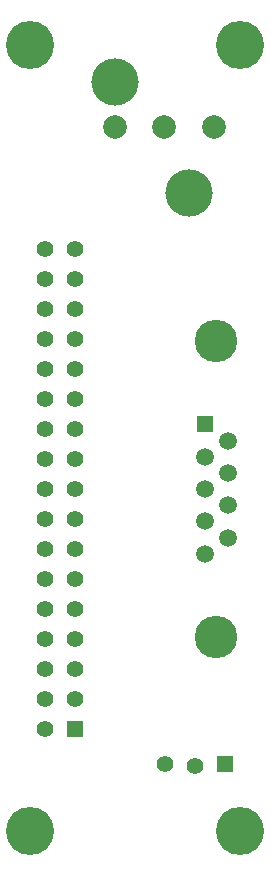
<source format=gbs>
G04 (created by PCBNEW (2013-06-11 BZR 4021)-stable) date Wed 16 Apr 2014 12:44:10 AM CDT*
%MOIN*%
G04 Gerber Fmt 3.4, Leading zero omitted, Abs format*
%FSLAX34Y34*%
G01*
G70*
G90*
G04 APERTURE LIST*
%ADD10C,0.00590551*%
%ADD11C,0.141732*%
%ADD12C,0.0590551*%
%ADD13R,0.0551181X0.0551181*%
%ADD14R,0.055X0.055*%
%ADD15C,0.055*%
%ADD16C,0.16*%
%ADD17C,0.0787402*%
%ADD18C,0.15748*%
G04 APERTURE END LIST*
G54D10*
G54D11*
X34496Y-38221D03*
X34496Y-28378D03*
G54D12*
X34122Y-33300D03*
X34122Y-32221D03*
G54D13*
X34122Y-31142D03*
G54D12*
X34122Y-35457D03*
X34122Y-34378D03*
X34870Y-34918D03*
X34870Y-33839D03*
X34870Y-32760D03*
X34870Y-31681D03*
G54D14*
X34800Y-42476D03*
G54D15*
X33800Y-42524D03*
X32800Y-42476D03*
G54D14*
X29800Y-41300D03*
G54D15*
X28800Y-41300D03*
X29800Y-40300D03*
X28800Y-40300D03*
X29800Y-39300D03*
X28800Y-39300D03*
X29800Y-38300D03*
X28800Y-38300D03*
X29800Y-37300D03*
X28800Y-37300D03*
X29800Y-36300D03*
X28800Y-36300D03*
X29800Y-35300D03*
X28800Y-35300D03*
X29800Y-34300D03*
X28800Y-34300D03*
X29800Y-33300D03*
X28800Y-33300D03*
X29800Y-32300D03*
X28800Y-32300D03*
X29800Y-31300D03*
X28800Y-31300D03*
X29800Y-30300D03*
X28800Y-30300D03*
X29800Y-29300D03*
X28800Y-29300D03*
X29800Y-28300D03*
X28800Y-28300D03*
X29800Y-27300D03*
X28800Y-27300D03*
X29800Y-26300D03*
X28800Y-26300D03*
X29800Y-25300D03*
X28800Y-25300D03*
G54D16*
X28300Y-44700D03*
X28300Y-18500D03*
X35300Y-44700D03*
X35300Y-18500D03*
G54D17*
X34413Y-21230D03*
X32760Y-21230D03*
X31106Y-21230D03*
G54D18*
X31106Y-19714D03*
X33586Y-23415D03*
M02*

</source>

+++

▶ _ACTIVITY_:
Produce the full material again verbatim, with the pictures dropped.

▶ _TASK OUTPUT_:
<source format=gbs>
G04 (created by PCBNEW (2013-06-11 BZR 4021)-stable) date Wed 16 Apr 2014 12:44:10 AM CDT*
%MOIN*%
G04 Gerber Fmt 3.4, Leading zero omitted, Abs format*
%FSLAX34Y34*%
G01*
G70*
G90*
G04 APERTURE LIST*
%ADD10C,0.00590551*%
%ADD11C,0.141732*%
%ADD12C,0.0590551*%
%ADD13R,0.0551181X0.0551181*%
%ADD14R,0.055X0.055*%
%ADD15C,0.055*%
%ADD16C,0.16*%
%ADD17C,0.0787402*%
%ADD18C,0.15748*%
G04 APERTURE END LIST*
G54D10*
G54D11*
X34496Y-38221D03*
X34496Y-28378D03*
G54D12*
X34122Y-33300D03*
X34122Y-32221D03*
G54D13*
X34122Y-31142D03*
G54D12*
X34122Y-35457D03*
X34122Y-34378D03*
X34870Y-34918D03*
X34870Y-33839D03*
X34870Y-32760D03*
X34870Y-31681D03*
G54D14*
X34800Y-42476D03*
G54D15*
X33800Y-42524D03*
X32800Y-42476D03*
G54D14*
X29800Y-41300D03*
G54D15*
X28800Y-41300D03*
X29800Y-40300D03*
X28800Y-40300D03*
X29800Y-39300D03*
X28800Y-39300D03*
X29800Y-38300D03*
X28800Y-38300D03*
X29800Y-37300D03*
X28800Y-37300D03*
X29800Y-36300D03*
X28800Y-36300D03*
X29800Y-35300D03*
X28800Y-35300D03*
X29800Y-34300D03*
X28800Y-34300D03*
X29800Y-33300D03*
X28800Y-33300D03*
X29800Y-32300D03*
X28800Y-32300D03*
X29800Y-31300D03*
X28800Y-31300D03*
X29800Y-30300D03*
X28800Y-30300D03*
X29800Y-29300D03*
X28800Y-29300D03*
X29800Y-28300D03*
X28800Y-28300D03*
X29800Y-27300D03*
X28800Y-27300D03*
X29800Y-26300D03*
X28800Y-26300D03*
X29800Y-25300D03*
X28800Y-25300D03*
G54D16*
X28300Y-44700D03*
X28300Y-18500D03*
X35300Y-44700D03*
X35300Y-18500D03*
G54D17*
X34413Y-21230D03*
X32760Y-21230D03*
X31106Y-21230D03*
G54D18*
X31106Y-19714D03*
X33586Y-23415D03*
M02*

</source>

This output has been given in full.